Industry representation. Conferences, roundtables, media, analyst briefings. I developed topics like "AI, Attackers, and Reaction Time" and "CISOs, AI, and the Human Edge" and led the conversations with CISOs. The goal was to align what was happening in the broader cybersecurity landscape with the concepts they cared about. Free consulting and education, not a product pitch. If they learned something valuable and actionable, they might remember the interaction and consider reaching out when appropriate or necessary.

When I stand on a stage or sit on a panel, my credibility as a practitioner and the company's reputation are both on the line. Anyone who's attended a security conference knows how many "thought leadership" sessions are thinly disguised product demos. We, the audience, know. And we leave unhappy.
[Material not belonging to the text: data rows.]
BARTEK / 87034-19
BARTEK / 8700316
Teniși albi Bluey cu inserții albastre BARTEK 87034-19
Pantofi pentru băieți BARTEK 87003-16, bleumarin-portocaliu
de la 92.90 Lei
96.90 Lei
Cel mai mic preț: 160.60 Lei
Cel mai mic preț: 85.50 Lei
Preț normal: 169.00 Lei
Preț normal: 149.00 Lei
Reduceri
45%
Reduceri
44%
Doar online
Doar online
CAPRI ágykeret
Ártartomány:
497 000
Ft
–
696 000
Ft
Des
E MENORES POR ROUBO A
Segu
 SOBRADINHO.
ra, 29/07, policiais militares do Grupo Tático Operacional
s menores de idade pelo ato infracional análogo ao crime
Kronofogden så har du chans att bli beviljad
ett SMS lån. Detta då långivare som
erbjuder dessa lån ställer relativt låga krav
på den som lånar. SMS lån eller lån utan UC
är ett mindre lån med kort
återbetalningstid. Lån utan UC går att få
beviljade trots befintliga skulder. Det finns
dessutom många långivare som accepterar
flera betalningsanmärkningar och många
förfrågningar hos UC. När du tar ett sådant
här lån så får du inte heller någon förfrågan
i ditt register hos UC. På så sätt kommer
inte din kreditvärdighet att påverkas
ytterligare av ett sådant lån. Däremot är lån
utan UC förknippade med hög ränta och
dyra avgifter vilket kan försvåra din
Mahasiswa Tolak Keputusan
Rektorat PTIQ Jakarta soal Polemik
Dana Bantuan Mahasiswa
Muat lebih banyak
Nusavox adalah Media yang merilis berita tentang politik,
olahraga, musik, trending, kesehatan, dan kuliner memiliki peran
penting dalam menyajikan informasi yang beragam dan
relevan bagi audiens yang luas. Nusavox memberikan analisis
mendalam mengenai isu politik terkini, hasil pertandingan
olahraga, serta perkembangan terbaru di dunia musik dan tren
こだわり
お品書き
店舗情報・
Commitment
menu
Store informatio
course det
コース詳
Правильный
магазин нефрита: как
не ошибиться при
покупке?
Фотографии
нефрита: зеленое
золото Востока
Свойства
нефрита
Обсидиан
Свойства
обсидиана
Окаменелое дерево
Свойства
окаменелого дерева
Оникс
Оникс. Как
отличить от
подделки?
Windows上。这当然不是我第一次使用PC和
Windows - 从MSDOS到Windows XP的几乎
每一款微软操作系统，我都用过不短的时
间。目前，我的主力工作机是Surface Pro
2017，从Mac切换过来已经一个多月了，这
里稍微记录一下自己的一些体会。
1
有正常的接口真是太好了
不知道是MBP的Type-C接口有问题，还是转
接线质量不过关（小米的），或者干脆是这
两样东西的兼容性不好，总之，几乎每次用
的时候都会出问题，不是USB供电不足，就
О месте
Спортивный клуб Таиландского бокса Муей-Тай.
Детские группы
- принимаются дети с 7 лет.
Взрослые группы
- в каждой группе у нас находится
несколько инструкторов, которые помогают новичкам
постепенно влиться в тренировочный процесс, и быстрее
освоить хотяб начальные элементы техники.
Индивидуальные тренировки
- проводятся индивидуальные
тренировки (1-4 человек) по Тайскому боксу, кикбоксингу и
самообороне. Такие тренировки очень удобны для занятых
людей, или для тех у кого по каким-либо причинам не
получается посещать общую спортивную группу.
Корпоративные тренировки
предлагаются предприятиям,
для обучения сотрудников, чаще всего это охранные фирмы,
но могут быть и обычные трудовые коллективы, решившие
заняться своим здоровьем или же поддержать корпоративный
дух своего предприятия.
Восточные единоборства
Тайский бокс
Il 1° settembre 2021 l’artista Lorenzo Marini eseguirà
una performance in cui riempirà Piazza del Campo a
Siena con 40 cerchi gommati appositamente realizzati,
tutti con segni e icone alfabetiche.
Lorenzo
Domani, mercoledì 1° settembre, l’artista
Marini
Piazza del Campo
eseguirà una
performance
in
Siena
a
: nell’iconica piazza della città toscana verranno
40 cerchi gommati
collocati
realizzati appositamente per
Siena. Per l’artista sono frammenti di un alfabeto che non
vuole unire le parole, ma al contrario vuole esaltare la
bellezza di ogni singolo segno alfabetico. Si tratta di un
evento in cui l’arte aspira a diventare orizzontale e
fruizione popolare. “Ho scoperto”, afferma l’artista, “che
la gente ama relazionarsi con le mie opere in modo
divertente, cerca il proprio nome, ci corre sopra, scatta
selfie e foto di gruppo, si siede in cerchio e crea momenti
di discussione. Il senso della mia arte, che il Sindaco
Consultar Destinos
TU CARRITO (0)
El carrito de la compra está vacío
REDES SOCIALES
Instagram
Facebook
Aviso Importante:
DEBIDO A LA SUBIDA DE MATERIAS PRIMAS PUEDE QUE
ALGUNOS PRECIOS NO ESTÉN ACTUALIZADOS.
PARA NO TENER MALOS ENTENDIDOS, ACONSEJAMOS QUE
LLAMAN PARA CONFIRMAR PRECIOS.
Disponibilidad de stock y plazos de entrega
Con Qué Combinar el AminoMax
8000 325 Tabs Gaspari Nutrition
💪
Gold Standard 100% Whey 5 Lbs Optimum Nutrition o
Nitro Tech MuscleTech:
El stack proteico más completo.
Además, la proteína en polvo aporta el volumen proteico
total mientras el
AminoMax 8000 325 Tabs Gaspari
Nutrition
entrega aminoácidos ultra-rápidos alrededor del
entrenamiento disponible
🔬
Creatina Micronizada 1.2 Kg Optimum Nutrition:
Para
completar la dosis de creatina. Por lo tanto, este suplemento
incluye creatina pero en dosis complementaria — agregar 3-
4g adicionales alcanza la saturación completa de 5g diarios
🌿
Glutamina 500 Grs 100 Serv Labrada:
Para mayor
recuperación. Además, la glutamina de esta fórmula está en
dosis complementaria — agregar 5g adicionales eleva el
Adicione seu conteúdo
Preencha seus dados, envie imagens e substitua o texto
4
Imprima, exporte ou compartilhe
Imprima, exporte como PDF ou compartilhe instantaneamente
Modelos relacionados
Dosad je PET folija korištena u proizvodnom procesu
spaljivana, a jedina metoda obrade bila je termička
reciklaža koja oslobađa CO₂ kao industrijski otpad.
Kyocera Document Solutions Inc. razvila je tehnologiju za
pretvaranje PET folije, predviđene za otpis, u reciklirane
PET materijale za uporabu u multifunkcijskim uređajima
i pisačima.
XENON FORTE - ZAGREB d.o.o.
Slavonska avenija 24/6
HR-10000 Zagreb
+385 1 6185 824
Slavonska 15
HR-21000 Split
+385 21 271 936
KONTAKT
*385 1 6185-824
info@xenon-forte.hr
Product evangelism. The other channel runs inward. Customer conversations surface needs, gaps, friction points that the product team should hear. When I heard the same problem described across multiple engagements, that became a roadmap conversation. Single instances became product conversations. The Field CISO is positioned to carry that signal because the conversations are happening at the right level.

This function requires enough technical depth to evaluate what you're hearing. A customer might describe a symptom. Understanding the underlying architectural issue means knowing whether the product can address it, whether it needs a roadmap correction, whether there's an adjacent approach like pairing AI with the product in a way engineering hadn't predicted, or whether the honest answer is that the solution isn't right for them.

#What I'd Want Next

The role ran its course. I started 77 Spyglass because I wanted to apply this philosophy independently. But if the right organization came along with a Field CISO role that understood these three functions, I'd be interested in that conversation.

I'd want an organization that treats the Field CISO as strategic, values the technical foundation, and is honest that the role contributes to growth. Getting the structure right means protecting the independence that makes the whole thing work.

The Field CISO role is still being defined by the market. This is the version I'd want to see adopted.